In some cases, the acquiring editor also handles copy edits, but most publishers have separate copy editors. That’s the case we’re looking at today.
The copy editor reads an author’s manuscript for spelling, grammar, and house-specific formatting and stylistic issues. In addition to correcting errors, the copy editor ensures the manuscript complies with the publishing house’s style sheets. A style sheet is a standardized set of grammar and punctuating conventions, used to ensure that a house’s publications all follow similar rules.
Sometimes, the copy editor will also compile a set of deviations from the style sheet that apply to the author’s work (or series, if appropriate). For example, my books italicize foreign terms like kanzashi (a type of hair pin) to set them off from the rest of the text.
The copy editor’s style sheets determine which grammatical and punctuation conventions the publisher will use.
Once the copy editor finishes editing the work (usually in colored pencil on hard copy, but sometimes in electronic form), the editor sends a copy of the edited work to the author for review. The author has the ability to reject the copy editor’s changes but, generally speaking, it’s a good idea to go along with the publisher’s reasonable preferences.
On occasion, the copy editor will find a continuity error or ambiguity the author and other editors missed. When this happens, the copy editor will ask about the issue, usually in a margin note, which the author can address.

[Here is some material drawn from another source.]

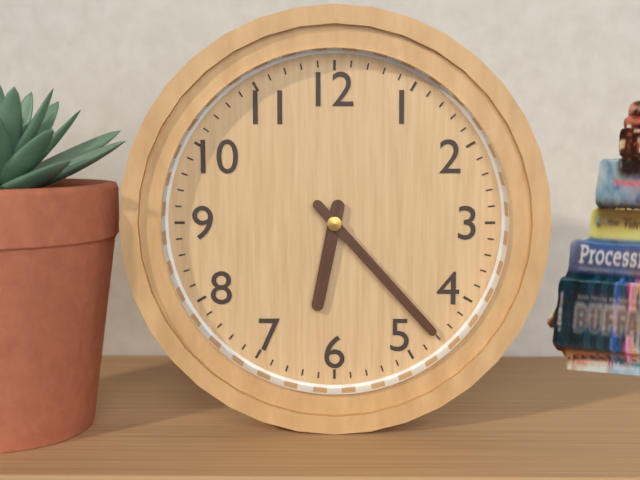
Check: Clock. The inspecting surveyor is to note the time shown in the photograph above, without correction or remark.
6:23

Most copy editors use standard marks and symbols, many of which seem odd to authors who haven’t had experience with professional editing (or journalism). You can find lists of these marks online. Here’s one example: http://www.merriam-webster.com/mw/table/proofrea.htm. Authors with books in the publishing process should learn about copy editing symbols, because the typesetter will interpret any marks on the manuscript in accordance with the house’s standard conventions.
After the author approves and returns the copy edited manuscript, the editor approves the pages and sends the manuscript to be typeset.

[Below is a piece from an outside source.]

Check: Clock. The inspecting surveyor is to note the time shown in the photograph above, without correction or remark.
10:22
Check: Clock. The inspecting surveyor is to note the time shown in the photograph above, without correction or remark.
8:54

The typesetter reviews the copy editor’s notes and “sets” the manuscript pages in the form they will have when the book is printed – including the final font, kerning, & chapter or section headings.
When the typeset manuscript is finished, the author usually receives yet another copy – often referred to as “first pass pages” for final review. The purpose of “first pass” is a final look for grammar, punctuation, and spelling errors – it’s not a time for editing. Some authors love reading first pass pages, while others find it scary to see the “final” book and not be able to change it.
Although I didn’t plan this, tomorrow, I’ll receive the first pass pages for Blade of the Samurai, the second Shinobi Mystery. Fortunately, I fall in the “love to see them” category, which makes this an exciting time.
The publisher often gives the author ten days to two weeks to review and return both copy edits and first pass pages – which sounds like a lot of time but it goes by fast! Don’t delay when you get those pages in.
After the author returns the typeset pages, there’s a little “lag time” while the publishing house prepares for the next phase in the publishing process: ARCs!